Mental health: A third short-term concern is the impact on the psychological well-being of providers dealing with “stress on top of stress,” fear, burnout and the lack of an “escape” through usual outlets like going to the gym or to social events. Ragone said agencies need to take a closer look at their mental wellness programs, and take the time to search for programs that truly work — it’s not enough to say you have something in place if that something isn’t meeting your members’ needs or isn’t easily accessible. GMR has its own caregiver well-being program in place that includes resources for stress and grief management, resources for parents and children, specific resources for deployed members and a crisis text line.
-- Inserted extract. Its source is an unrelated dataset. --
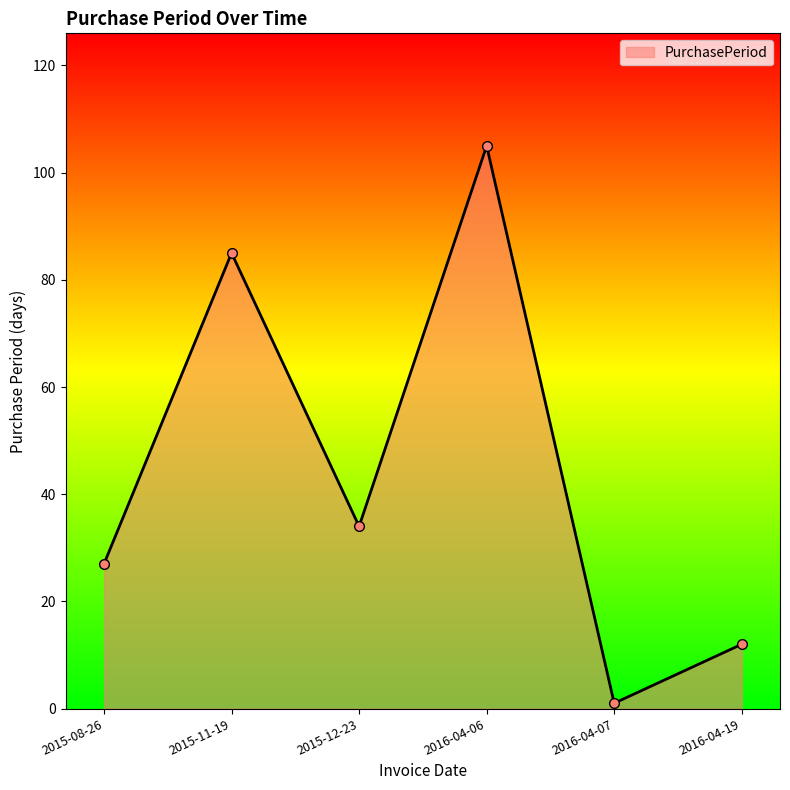

What is the smallest value displayed?

1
Long-term impacts and what’s next?
PPE paradigm change: Ragone said that a major long-term effect of the pandemic will be a paradigm change in terms of PPE, both in ensuring an adequate supply of PPE at all times and in encouraging caregivers to wear their PPE regularly. Ragone compared N95 respirators to SCBAs, bringing up the “old days” of firefighters thinking they didn’t need them, and said all providers should be fit-tested for their respirators and ready to wear them, not only for an outbreak on the scale of COVID-19 but for any situation in which they might need one.
A seat at the table: Another focus that will remain important long after the pandemic is the need for EMS to have a voice and a seat at the table to be recognized by those charged with their safety, funding and resources. Ragone noted that early on, some governments were not providing priority testing for EMS providers, even if they were exposed or symptomatic, leading to many to end up out sick or quarantined for long periods of time when they were needed the most.
There have been some improvements, with many vaccine distribution plans including EMS providers in the top priority group to receive immunization. But Ragone stressed that EMS providers, leaders and organizations need to continue to make their voices heard in order to improve the outlook for the industry going forward.
Not the last pandemic: Ragone repeatedly emphasized the need for public safety to recognize that the end of COVID-19 will not be the end of infectious disease preparation and response. With 27 emerging infectious diseases currently out there, including 13 that require quarantining of exposed and infected individuals, Ragone said it is not realistic to think that a COVID-19 vaccine or herd immunity will solve everyone’s problems. Agencies need to take the lessons learned from this pandemic to develop and implement the tools, strategies, procedures and training that could have prepared them for COVID-19, and will prepare them for any other invisible enemy that comes their way.